Zolang ik thuis woonde en daarna ook alle keren dat ik een weekendje in Limburg was, hoorde de kerkgang erbij. In het Noorden echter ging ik alleen maar af en toe naar de kerk, vooral wanneer ik me schuldig voelde en ik het gevoel had dat 'iemand' op me lette. Maar ik vond er geen inspiratie in. Toen ik in 1995 in Marsdijk in Assen ging wonen, kwam er al gauw een aardige mevrouw bij me langs om me welkom te heten in de parochie in Assen. Ik ben bang dat ik toen zo ver was afgedwaald dat ik haar zoiets heb gezegd als: ik ga nooit meer naar de kerk!

Vastgegroeid
Mijn belangstelling voor het kerkelijk leven, voor het geloof en voor God, ben ik echter nooit kwijtgeraakt. Het geloof is in mij vastgegroeid, maar bleef eenzijdig en theoretisch van aard.
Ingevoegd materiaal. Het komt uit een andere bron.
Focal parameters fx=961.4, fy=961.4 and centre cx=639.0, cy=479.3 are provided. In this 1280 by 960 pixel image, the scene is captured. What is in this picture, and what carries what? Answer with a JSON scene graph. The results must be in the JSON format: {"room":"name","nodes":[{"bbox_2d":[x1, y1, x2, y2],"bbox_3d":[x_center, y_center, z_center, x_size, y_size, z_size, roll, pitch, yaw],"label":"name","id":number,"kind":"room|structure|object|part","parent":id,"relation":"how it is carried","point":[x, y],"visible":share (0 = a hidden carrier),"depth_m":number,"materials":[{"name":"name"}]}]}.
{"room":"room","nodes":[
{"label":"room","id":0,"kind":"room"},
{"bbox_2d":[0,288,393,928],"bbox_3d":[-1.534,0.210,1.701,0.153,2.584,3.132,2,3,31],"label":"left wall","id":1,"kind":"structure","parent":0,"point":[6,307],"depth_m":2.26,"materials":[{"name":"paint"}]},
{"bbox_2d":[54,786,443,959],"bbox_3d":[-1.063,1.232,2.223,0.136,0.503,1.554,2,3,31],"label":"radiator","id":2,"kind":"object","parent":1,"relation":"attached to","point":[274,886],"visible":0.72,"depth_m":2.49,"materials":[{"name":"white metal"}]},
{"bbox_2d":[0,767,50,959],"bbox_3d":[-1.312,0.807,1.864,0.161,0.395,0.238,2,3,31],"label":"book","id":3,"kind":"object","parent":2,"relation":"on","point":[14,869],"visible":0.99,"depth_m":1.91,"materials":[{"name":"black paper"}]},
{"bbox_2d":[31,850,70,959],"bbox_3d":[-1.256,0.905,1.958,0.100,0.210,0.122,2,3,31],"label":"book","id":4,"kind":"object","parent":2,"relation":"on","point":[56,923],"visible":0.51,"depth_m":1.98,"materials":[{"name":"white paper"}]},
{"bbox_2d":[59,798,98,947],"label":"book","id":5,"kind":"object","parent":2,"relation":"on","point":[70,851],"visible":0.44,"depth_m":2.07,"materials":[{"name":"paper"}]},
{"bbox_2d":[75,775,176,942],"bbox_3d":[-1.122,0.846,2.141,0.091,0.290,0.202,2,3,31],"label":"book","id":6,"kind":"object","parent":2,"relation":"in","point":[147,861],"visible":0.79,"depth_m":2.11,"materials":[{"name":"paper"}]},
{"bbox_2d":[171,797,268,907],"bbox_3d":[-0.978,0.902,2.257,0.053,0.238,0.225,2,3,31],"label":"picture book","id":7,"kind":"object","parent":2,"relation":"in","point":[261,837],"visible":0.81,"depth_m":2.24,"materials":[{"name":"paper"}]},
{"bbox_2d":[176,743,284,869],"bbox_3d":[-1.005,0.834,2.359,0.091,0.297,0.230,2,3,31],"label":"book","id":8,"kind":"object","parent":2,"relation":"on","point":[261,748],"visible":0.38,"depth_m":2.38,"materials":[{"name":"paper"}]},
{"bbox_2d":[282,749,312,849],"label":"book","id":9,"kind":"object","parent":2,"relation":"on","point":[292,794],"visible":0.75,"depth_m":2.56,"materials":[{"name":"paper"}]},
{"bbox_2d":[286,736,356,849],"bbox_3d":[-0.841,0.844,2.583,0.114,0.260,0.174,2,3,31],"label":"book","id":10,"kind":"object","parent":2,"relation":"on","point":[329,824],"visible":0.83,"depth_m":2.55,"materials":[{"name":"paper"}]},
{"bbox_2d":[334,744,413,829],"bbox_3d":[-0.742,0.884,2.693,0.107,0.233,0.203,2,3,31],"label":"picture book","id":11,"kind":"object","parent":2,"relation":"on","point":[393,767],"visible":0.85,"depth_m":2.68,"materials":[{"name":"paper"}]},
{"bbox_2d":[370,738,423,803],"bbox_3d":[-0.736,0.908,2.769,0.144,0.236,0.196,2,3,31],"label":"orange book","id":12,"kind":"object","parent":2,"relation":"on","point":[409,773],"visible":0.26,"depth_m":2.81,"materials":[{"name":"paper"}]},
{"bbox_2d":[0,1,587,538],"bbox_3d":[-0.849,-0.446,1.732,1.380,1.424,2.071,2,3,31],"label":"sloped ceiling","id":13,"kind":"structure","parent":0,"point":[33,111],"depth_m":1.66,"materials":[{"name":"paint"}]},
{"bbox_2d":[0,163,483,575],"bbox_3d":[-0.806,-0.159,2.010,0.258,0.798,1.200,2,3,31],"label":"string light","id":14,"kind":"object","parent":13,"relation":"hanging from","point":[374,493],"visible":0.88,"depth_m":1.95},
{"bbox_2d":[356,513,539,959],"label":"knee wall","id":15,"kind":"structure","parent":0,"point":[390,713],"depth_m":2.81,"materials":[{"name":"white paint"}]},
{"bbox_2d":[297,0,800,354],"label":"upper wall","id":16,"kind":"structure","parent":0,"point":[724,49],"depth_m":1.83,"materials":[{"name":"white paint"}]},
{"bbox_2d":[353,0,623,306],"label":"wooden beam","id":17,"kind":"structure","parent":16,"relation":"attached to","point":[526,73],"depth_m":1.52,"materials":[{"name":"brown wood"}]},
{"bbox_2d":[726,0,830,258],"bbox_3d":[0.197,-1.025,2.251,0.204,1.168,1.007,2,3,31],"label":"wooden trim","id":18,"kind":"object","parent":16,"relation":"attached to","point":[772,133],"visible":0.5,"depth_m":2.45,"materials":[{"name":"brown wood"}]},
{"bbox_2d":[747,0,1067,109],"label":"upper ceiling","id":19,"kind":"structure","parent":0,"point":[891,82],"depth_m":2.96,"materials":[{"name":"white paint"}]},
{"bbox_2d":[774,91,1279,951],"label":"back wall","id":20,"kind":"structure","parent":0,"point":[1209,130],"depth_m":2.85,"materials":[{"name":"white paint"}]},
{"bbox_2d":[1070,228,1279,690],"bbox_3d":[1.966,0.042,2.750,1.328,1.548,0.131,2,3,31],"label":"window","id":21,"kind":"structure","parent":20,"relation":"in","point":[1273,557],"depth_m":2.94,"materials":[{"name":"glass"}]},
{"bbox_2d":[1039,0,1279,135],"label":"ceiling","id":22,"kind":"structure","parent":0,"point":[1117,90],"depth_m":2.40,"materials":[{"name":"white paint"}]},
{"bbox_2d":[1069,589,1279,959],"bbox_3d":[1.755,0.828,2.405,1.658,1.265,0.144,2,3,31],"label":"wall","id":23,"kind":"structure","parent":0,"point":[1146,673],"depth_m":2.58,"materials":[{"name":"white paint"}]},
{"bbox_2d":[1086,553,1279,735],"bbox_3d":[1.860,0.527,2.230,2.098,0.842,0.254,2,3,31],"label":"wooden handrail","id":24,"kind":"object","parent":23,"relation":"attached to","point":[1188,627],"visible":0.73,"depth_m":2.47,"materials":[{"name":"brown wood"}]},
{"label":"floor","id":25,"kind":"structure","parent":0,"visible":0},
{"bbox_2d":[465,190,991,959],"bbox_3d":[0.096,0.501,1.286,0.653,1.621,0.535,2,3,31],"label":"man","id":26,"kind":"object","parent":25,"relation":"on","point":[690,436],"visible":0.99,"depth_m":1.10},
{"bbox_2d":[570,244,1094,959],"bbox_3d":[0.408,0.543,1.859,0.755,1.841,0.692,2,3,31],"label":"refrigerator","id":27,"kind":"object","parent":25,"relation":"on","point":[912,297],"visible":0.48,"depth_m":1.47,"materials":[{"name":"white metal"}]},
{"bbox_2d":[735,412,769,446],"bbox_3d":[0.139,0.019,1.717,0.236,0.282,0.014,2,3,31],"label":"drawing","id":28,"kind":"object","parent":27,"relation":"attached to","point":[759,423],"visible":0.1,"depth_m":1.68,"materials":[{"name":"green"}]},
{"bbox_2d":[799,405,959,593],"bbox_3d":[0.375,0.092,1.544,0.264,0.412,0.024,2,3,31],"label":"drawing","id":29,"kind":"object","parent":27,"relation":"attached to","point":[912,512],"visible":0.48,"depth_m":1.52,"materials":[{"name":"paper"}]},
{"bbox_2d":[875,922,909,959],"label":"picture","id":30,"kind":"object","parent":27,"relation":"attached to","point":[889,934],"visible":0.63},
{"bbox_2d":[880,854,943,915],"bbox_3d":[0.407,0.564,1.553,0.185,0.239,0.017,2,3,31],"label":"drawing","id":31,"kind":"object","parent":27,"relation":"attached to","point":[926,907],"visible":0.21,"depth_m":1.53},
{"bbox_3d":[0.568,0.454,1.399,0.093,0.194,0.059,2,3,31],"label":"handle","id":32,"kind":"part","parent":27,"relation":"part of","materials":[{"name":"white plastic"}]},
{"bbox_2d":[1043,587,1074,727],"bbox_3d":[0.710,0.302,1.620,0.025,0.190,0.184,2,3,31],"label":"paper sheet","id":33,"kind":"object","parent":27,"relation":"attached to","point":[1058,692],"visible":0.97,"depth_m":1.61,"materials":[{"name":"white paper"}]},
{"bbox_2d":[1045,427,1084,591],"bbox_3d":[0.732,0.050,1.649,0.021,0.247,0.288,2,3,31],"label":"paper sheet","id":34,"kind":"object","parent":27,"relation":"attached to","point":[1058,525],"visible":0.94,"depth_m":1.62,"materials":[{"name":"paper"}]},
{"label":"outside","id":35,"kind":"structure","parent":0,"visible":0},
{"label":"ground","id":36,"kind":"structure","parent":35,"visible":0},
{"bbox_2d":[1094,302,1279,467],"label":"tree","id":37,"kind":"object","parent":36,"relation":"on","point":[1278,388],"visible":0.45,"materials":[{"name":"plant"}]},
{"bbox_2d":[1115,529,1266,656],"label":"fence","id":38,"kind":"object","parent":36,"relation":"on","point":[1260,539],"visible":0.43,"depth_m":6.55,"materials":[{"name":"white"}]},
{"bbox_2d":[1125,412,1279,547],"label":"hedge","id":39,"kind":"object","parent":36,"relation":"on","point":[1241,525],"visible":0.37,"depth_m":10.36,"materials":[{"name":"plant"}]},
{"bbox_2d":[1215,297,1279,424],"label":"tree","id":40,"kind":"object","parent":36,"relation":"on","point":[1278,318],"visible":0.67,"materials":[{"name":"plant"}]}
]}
Wat me de weg terug naar het actieve lidmaatschap heeft helpen vinden, is het besluit te gaan zingen in de Schola Gregoriana onder leiding van Arnold den Teuling. De betekenis en herkomst van al die teksten bleven me fascineren. De leer van de katholieke kerk, die al zo oud is, zo veel goeds heeft voorgebracht maar ook talloze stormen heeft doorstaan en toch al zoveel eeuwen stand houdt, dat moet een geloof van waarde zijn.
Ik werd me bewust van de kostbaarheid van die erfenis, letterlijk en figuurlijk. En voor de wekelijkse repetities van de schola bleef nota bene de verwarming aan. Ik besloot iets terug te doen voor de parochie. Het liefst word ik gevraagd natuurlijk, maar in dit geval ben ik zelf op iemand afgestapt.
Dat bleek Ciska te zijn en die stelde me voor aan Gerard Klein Koerkamp. Door hem werd ik gevraagd verslag te leggen van de vergaderingen van het oude parochiebestuur. En zo komt het dat ik de parochie beter leerde kennen. Hoe de parochiegemeenschap reilt en zeilt, wat een groep mensen kan bereiken in vriendschappelijke samenwerking.

Inspirerend
Ik voel me nu thuis bij de parochiegemeenschap hier in Assen en ik ga graag naar de vieringen toe. Zingen is dubbel bidden, dat geldt althans voor mij. Niet meer in het latijn op oude wijzen, maar met het Liedboek in de hand. Dat is voor mij buitengewoon inspirerend. Ik maak nu deel uit van een kleine gemeenschap in Assen, van een nog steeds grote gemeenschap in Nederland en van een wereldkerk. Ik noem me zelf rooms-katholiek.